§ **The task**
Read the entries below and pull out each line with the string "Stone".

[[ Dataset records, beginning ]]

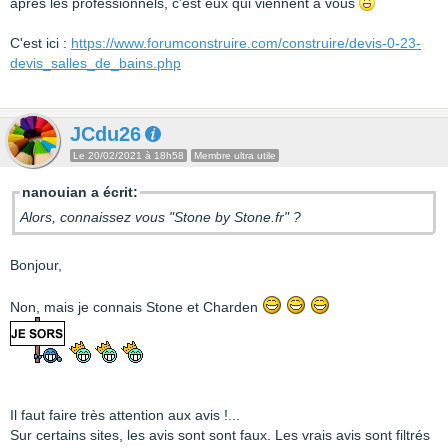
après les professionnels, c'est eux qui viennent à vous
C'est ici :
https://www.forumconstruire.com/construire/devis-0-23-
devis_salles_de_bains.php
JCdu26
Le 20/02/2021 à 18h58
Membre ultra utile
nanouian a écrit:
Alors, connaissez vous "Stone by Stone.fr" ?
Bonjour,
Non, mais je connais Stone et Charden
Il faut faire très attention aux avis !...
Sur certains sites, les avis sont sont faux. Les vrais avis sont filtrés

[[ Dataset records, end ]]

§ **The answer**
Alors, connaissez vous "Stone by Stone.fr" ?
Non, mais je connais Stone et Charden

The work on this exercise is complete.